= Beginning of Section =
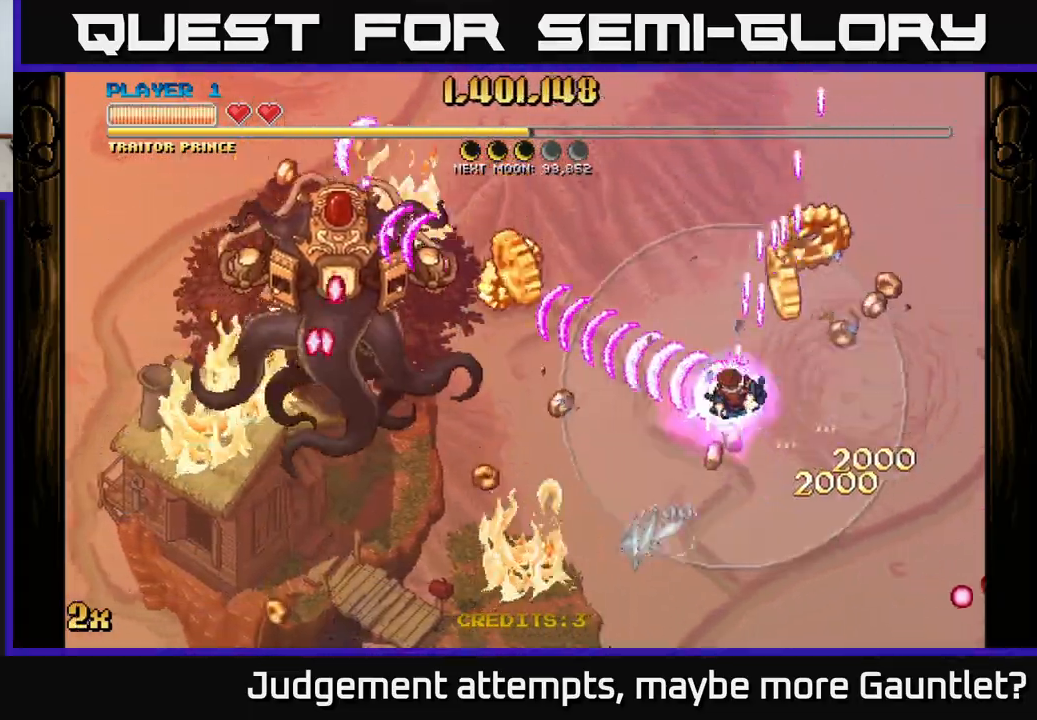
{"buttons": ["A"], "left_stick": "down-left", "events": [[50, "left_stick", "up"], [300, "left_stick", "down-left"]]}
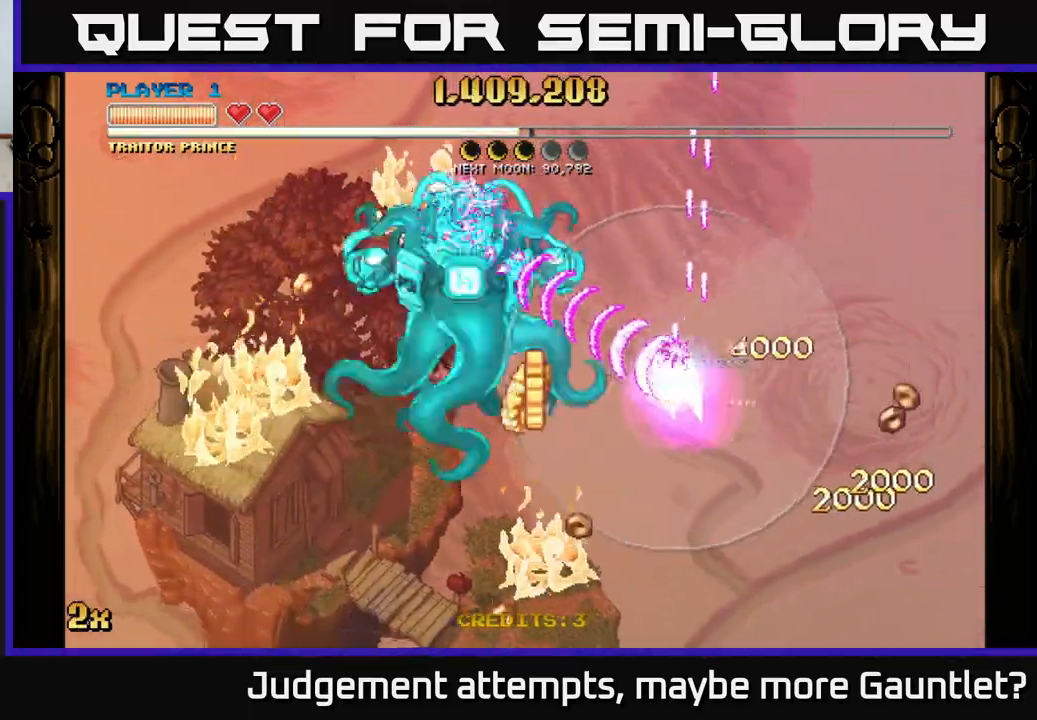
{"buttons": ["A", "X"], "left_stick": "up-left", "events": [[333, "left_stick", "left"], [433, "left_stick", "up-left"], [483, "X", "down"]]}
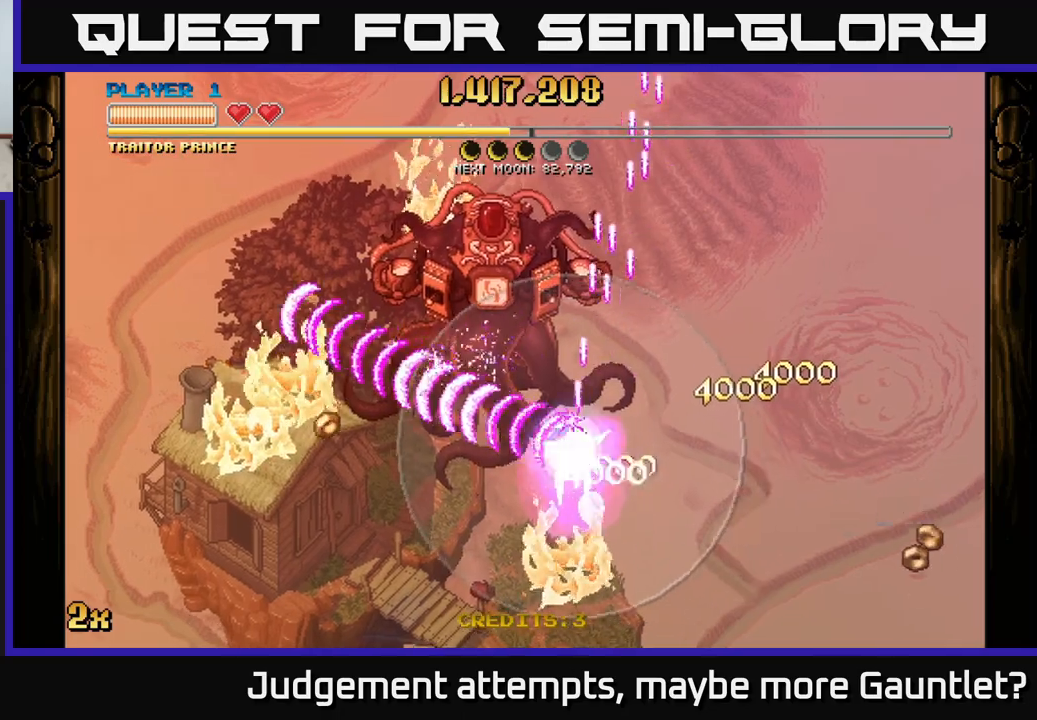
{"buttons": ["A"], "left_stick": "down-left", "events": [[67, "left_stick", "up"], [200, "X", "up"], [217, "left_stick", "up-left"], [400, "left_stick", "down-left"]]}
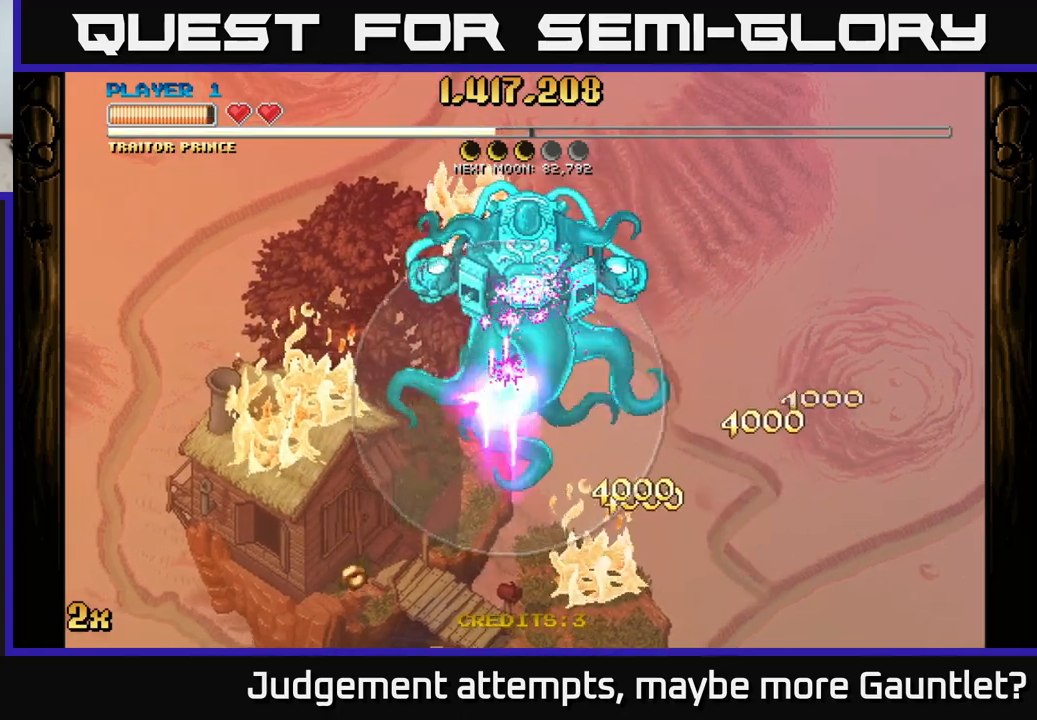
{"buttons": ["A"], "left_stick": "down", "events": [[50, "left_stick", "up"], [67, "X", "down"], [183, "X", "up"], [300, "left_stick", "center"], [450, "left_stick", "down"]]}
= End of Section =
_WHAT IS NEEDED_.
The pictures are to be omitted, and the rest of the listing is to be transcribed exactly.

_ANSWER FOR THE TASK_.
{"buttons": ["A"], "left_stick": "down-left", "events": [[50, "left_stick", "up"], [300, "left_stick", "down-left"]]}
{"buttons": ["A", "X"], "left_stick": "up-left", "events": [[333, "left_stick", "left"], [433, "left_stick", "up-left"], [483, "X", "down"]]}
{"buttons": ["A"], "left_stick": "down-left", "events": [[67, "left_stick", "up"], [200, "X", "up"], [217, "left_stick", "up-left"], [400, "left_stick", "down-left"]]}
{"buttons": ["A"], "left_stick": "down", "events": [[50, "left_stick", "up"], [67, "X", "down"], [183, "X", "up"], [300, "left_stick", "center"], [450, "left_stick", "down"]]}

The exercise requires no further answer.